__Records provided__
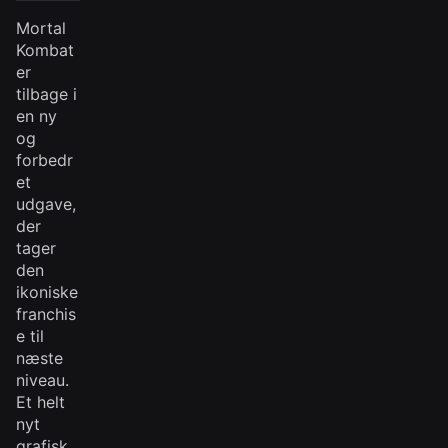
Mortal
Kombat
er
tilbage i
en ny
og
forbedr
et
udgave,
der
tager
den
ikoniske
franchis
e til
næste
niveau.
Et helt
nyt
grafisk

__Activity__
Exact copy, no pictures: reproduce every record above.

__Exercise output__
Mortal
Kombat
er
tilbage i
en ny
og
forbedr
et
udgave,
der
tager
den
ikoniske
franchis
e til
næste
niveau.
Et helt
nyt
grafisk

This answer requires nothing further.